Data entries

= = = = =

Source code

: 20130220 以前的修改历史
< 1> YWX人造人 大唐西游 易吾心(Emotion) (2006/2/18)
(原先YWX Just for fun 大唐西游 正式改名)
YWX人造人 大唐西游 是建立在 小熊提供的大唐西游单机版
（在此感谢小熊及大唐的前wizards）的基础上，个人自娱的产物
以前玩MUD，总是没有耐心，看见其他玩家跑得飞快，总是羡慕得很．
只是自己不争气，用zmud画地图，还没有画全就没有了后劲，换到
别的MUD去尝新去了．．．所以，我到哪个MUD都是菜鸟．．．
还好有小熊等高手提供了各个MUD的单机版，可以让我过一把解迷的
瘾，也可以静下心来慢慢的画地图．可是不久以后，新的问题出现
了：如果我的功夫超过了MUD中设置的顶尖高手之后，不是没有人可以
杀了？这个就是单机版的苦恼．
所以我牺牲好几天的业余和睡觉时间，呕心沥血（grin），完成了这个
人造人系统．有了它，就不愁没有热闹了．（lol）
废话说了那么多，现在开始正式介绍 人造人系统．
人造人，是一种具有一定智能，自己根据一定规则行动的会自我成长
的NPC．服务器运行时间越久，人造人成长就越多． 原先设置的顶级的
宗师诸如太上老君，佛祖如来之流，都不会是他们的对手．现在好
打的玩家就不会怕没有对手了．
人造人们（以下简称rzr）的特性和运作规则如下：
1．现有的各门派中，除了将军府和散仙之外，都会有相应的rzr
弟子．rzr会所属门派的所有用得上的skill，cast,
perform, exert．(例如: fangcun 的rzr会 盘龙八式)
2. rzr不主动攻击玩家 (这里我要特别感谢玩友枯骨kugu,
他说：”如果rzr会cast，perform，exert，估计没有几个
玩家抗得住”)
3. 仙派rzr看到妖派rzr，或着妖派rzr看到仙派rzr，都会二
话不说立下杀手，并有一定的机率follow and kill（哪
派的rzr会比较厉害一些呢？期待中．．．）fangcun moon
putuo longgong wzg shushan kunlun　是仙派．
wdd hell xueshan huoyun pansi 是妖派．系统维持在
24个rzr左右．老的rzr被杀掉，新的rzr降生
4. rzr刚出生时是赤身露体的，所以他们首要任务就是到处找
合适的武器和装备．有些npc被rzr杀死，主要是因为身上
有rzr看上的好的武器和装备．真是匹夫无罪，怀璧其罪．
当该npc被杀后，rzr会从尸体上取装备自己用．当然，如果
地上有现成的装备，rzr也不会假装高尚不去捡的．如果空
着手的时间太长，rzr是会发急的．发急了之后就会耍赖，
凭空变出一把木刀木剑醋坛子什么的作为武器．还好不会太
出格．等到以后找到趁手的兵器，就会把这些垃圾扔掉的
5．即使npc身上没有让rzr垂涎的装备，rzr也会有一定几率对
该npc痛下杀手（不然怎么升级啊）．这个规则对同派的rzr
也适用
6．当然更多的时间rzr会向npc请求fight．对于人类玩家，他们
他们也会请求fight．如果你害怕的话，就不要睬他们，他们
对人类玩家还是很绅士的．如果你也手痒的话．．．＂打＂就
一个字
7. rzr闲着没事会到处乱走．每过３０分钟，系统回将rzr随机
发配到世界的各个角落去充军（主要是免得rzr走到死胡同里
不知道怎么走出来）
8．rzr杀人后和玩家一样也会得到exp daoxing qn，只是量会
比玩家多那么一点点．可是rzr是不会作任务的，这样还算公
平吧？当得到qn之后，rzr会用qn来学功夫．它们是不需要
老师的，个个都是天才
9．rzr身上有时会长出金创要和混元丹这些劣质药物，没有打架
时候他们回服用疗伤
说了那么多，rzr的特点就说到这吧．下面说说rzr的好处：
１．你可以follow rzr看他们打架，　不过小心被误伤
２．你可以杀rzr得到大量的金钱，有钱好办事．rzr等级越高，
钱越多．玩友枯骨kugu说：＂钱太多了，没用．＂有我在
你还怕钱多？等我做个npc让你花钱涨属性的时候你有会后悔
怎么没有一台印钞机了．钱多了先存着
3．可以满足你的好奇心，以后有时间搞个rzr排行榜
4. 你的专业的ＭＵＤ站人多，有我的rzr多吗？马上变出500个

= = = = =

→ **THE PROBLEM**
From the very first line of the records down to the line with "1．现有的各门派中，除了将军府和散仙之外，都会有相应的rzr", please write out each line exactly, including both ends and no other lines.

→ **RESULT**
Source code

: 20130220 以前的修改历史
< 1> YWX人造人 大唐西游 易吾心(Emotion) (2006/2/18)
(原先YWX Just for fun 大唐西游 正式改名)
YWX人造人 大唐西游 是建立在 小熊提供的大唐西游单机版
（在此感谢小熊及大唐的前wizards）的基础上，个人自娱的产物
以前玩MUD，总是没有耐心，看见其他玩家跑得飞快，总是羡慕得很．
只是自己不争气，用zmud画地图，还没有画全就没有了后劲，换到
别的MUD去尝新去了．．．所以，我到哪个MUD都是菜鸟．．．
还好有小熊等高手提供了各个MUD的单机版，可以让我过一把解迷的
瘾，也可以静下心来慢慢的画地图．可是不久以后，新的问题出现
了：如果我的功夫超过了MUD中设置的顶尖高手之后，不是没有人可以
杀了？这个就是单机版的苦恼．
所以我牺牲好几天的业余和睡觉时间，呕心沥血（grin），完成了这个
人造人系统．有了它，就不愁没有热闹了．（lol）
废话说了那么多，现在开始正式介绍 人造人系统．
人造人，是一种具有一定智能，自己根据一定规则行动的会自我成长
的NPC．服务器运行时间越久，人造人成长就越多． 原先设置的顶级的
宗师诸如太上老君，佛祖如来之流，都不会是他们的对手．现在好
打的玩家就不会怕没有对手了．
人造人们（以下简称rzr）的特性和运作规则如下：
1．现有的各门派中，除了将军府和散仙之外，都会有相应的rzr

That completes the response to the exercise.